> WORK INSTRUCTIONS
Which lines in the entries below contain the string "time"? Copy out each of those lines in full.

* Start GIVEN INFORMATION *

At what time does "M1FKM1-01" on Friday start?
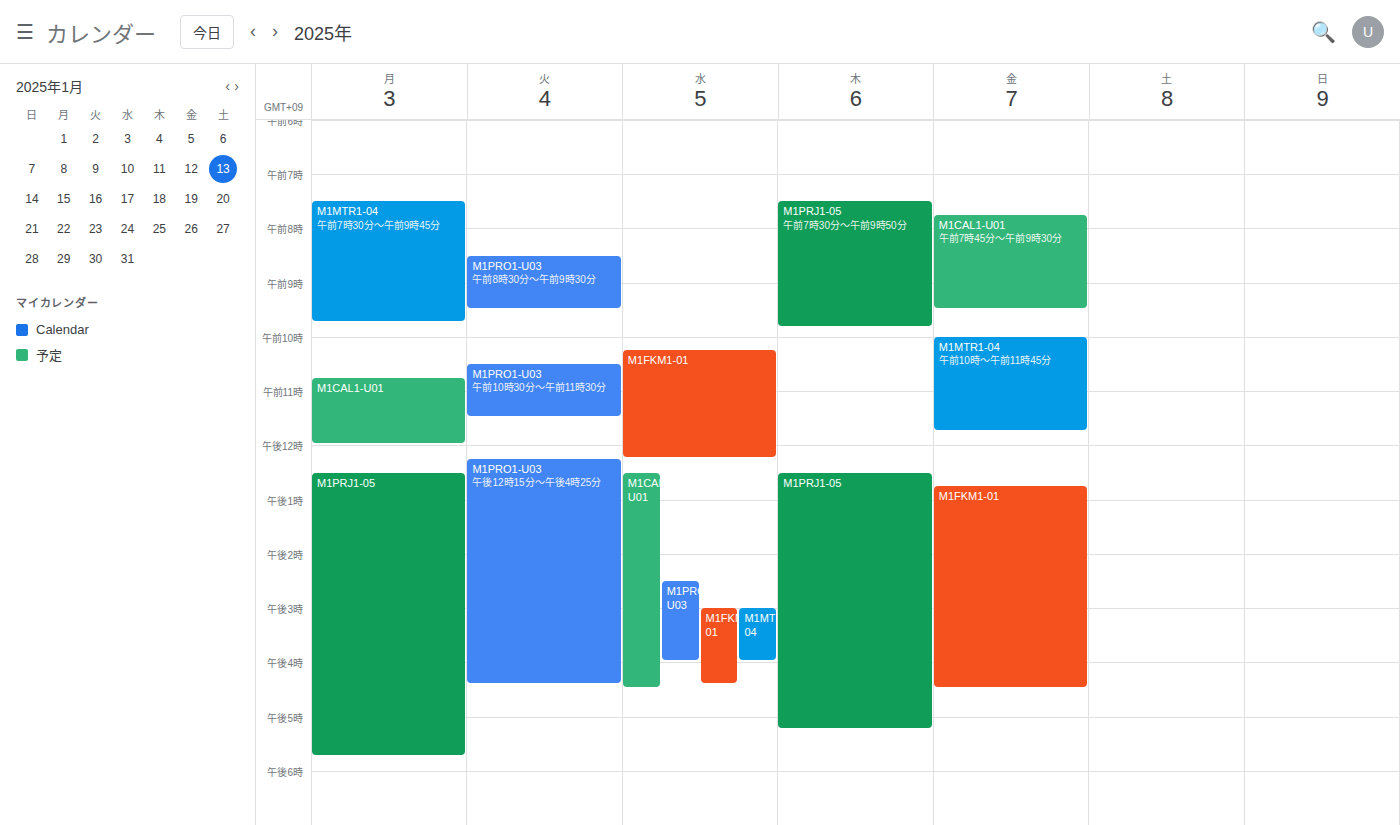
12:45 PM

* End GIVEN INFORMATION *
* Start GIVEN INFORMATION *

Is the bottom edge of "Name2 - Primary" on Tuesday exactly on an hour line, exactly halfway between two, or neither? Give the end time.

* End GIVEN INFORMATION *
* Start GIVEN INFORMATION *

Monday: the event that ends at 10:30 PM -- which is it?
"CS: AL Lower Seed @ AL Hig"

* End GIVEN INFORMATION *

> COMPLETE RESPONSE
At what time does "M1FKM1-01" on Friday start?
Is the bottom edge of "Name2 - Primary" on Tuesday exactly on an hour line, exactly halfway between two, or neither? Give the end time.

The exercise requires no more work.